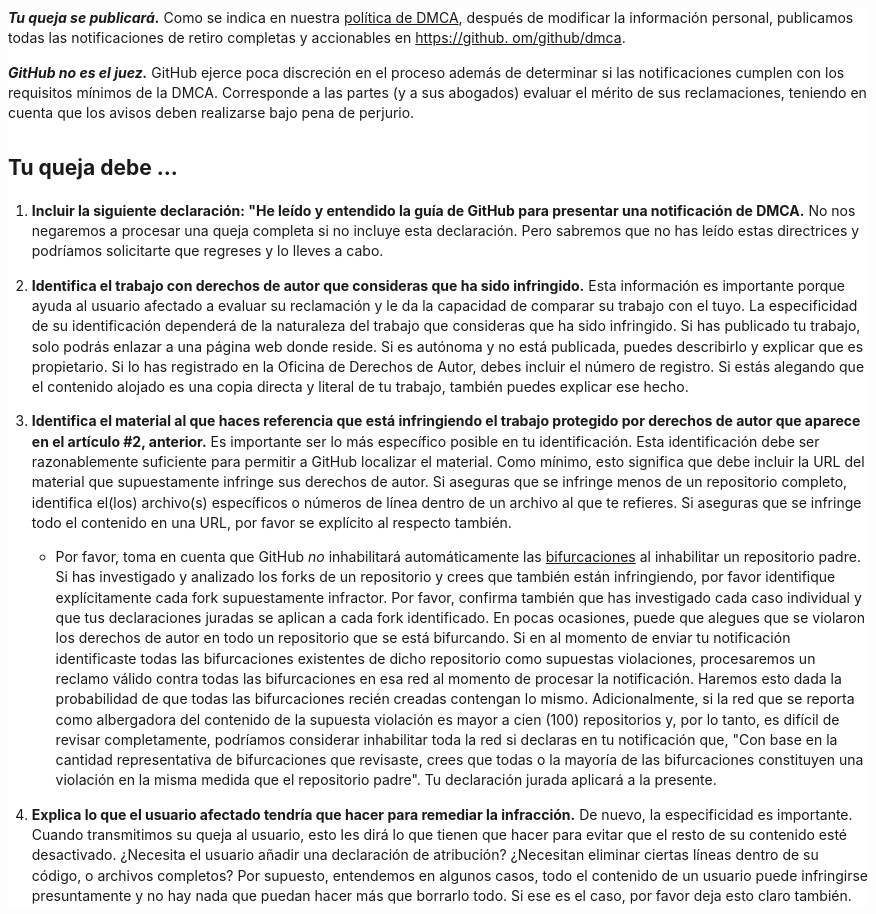 ***Tu queja se publicará.*** Como se indica en nuestra [política de DMCA](/es/articles/dmca-takedown-policy#d-transparency), después de modificar la información personal, publicamos todas las notificaciones de retiro completas y accionables en [https://github. om/github/dmca](https://github.com/github/dmca).

***GitHub no es el juez.*** GitHub ejerce poca discreción en el proceso además de determinar si las notificaciones cumplen con los requisitos mínimos de la DMCA. Corresponde a las partes (y a sus abogados) evaluar el mérito de sus reclamaciones, teniendo en cuenta que los avisos deben realizarse bajo pena de perjurio.

[](#your-complaint-must-)Tu queja debe ...
----------

1. **Incluir la siguiente declaración: "He leído y entendido la guía de GitHub para presentar una notificación de DMCA.** No nos negaremos a procesar una queja completa si no incluye esta declaración. Pero sabremos que no has leído estas directrices y podríamos solicitarte que regreses y lo lleves a cabo.

2. **Identifica el trabajo con derechos de autor que consideras que ha sido infringido.** Esta información es importante porque ayuda al usuario afectado a evaluar su reclamación y le da la capacidad de comparar su trabajo con el tuyo. La especificidad de su identificación dependerá de la naturaleza del trabajo que consideras que ha sido infringido. Si has publicado tu trabajo, solo podrás enlazar a una página web donde reside. Si es autónoma y no está publicada, puedes describirlo y explicar que es propietario. Si lo has registrado en la Oficina de Derechos de Autor, debes incluir el número de registro. Si estás alegando que el contenido alojado es una copia directa y literal de tu trabajo, también puedes explicar ese hecho.

3. **Identifica el material al que haces referencia que está infringiendo el trabajo protegido por derechos de autor que aparece en el artículo #2, anterior.** Es importante ser lo más específico posible en tu identificación. Esta identificación debe ser razonablemente suficiente para permitir a GitHub localizar el material. Como mínimo, esto significa que debe incluir la URL del material que supuestamente infringe sus derechos de autor. Si aseguras que se infringe menos de un repositorio completo, identifica el(los) archivo(s) específicos o números de línea dentro de un archivo al que te refieres. Si aseguras que se infringe todo el contenido en una URL, por favor se explícito al respecto también.

   * Por favor, toma en cuenta que GitHub *no* inhabilitará automáticamente las [bifurcaciones](/es/articles/dmca-takedown-policy#b-what-about-forks-or-whats-a-fork) al inhabilitar un repositorio padre. Si has investigado y analizado los forks de un repositorio y crees que también están infringiendo, por favor identifique explícitamente cada fork supuestamente infractor. Por favor, confirma también que has investigado cada caso individual y que tus declaraciones juradas se aplican a cada fork identificado. En pocas ocasiones, puede que alegues que se violaron los derechos de autor en todo un repositorio que se está bifurcando. Si en al momento de enviar tu notificación identificaste todas las bifurcaciones existentes de dicho repositorio como supuestas violaciones, procesaremos un reclamo válido contra todas las bifurcaciones en esa red al momento de procesar la notificación. Haremos esto dada la probabilidad de que todas las bifurcaciones recién creadas contengan lo mismo. Adicionalmente, si la red que se reporta como albergadora del contenido de la supuesta violación es mayor a cien (100) repositorios y, por lo tanto, es difícil de revisar completamente, podríamos considerar inhabilitar toda la red si declaras en tu notificación que, "Con base en la cantidad representativa de bifurcaciones que revisaste, crees que todas o la mayoría de las bifurcaciones constituyen una violación en la misma medida que el repositorio padre". Tu declaración jurada aplicará a la presente.

4. **Explica lo que el usuario afectado tendría que hacer para remediar la infracción.** De nuevo, la especificidad es importante. Cuando transmitimos su queja al usuario, esto les dirá lo que tienen que hacer para evitar que el resto de su contenido esté desactivado. ¿Necesita el usuario añadir una declaración de atribución? ¿Necesitan eliminar ciertas líneas dentro de su código, o archivos completos? Por supuesto, entendemos en algunos casos, todo el contenido de un usuario puede infringirse presuntamente y no hay nada que puedan hacer más que borrarlo todo. Si ese es el caso, por favor deja esto claro también.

» **WHAT THE TASK REQUIRES**: Reproduce the records verbatim, starting at the beginning of the records and ending with the line that contains "2. **Identifica el", both ends included. Omit the pictures from your answer.

» **SOLUTION TO THE EXERCISE**:
 ***Tu queja se publicará.*** Como se indica en nuestra [política de DMCA](/es/articles/dmca-takedown-policy#d-transparency), después de modificar la información personal, publicamos todas las notificaciones de retiro completas y accionables en [https://github. om/github/dmca](https://github.com/github/dmca).

***GitHub no es el juez.*** GitHub ejerce poca discreción en el proceso además de determinar si las notificaciones cumplen con los requisitos mínimos de la DMCA. Corresponde a las partes (y a sus abogados) evaluar el mérito de sus reclamaciones, teniendo en cuenta que los avisos deben realizarse bajo pena de perjurio.

[](#your-complaint-must-)Tu queja debe ...
----------

1. **Incluir la siguiente declaración: "He leído y entendido la guía de GitHub para presentar una notificación de DMCA.** No nos negaremos a procesar una queja completa si no incluye esta declaración. Pero sabremos que no has leído estas directrices y podríamos solicitarte que regreses y lo lleves a cabo.

2. **Identifica el trabajo con derechos de autor que consideras que ha sido infringido.** Esta información es importante porque ayuda al usuario afectado a evaluar su reclamación y le da la capacidad de comparar su trabajo con el tuyo. La especificidad de su identificación dependerá de la naturaleza del trabajo que consideras que ha sido infringido. Si has publicado tu trabajo, solo podrás enlazar a una página web donde reside. Si es autónoma y no está publicada, puedes describirlo y explicar que es propietario. Si lo has registrado en la Oficina de Derechos de Autor, debes incluir el número de registro. Si estás alegando que el contenido alojado es una copia directa y literal de tu trabajo, también puedes explicar ese hecho.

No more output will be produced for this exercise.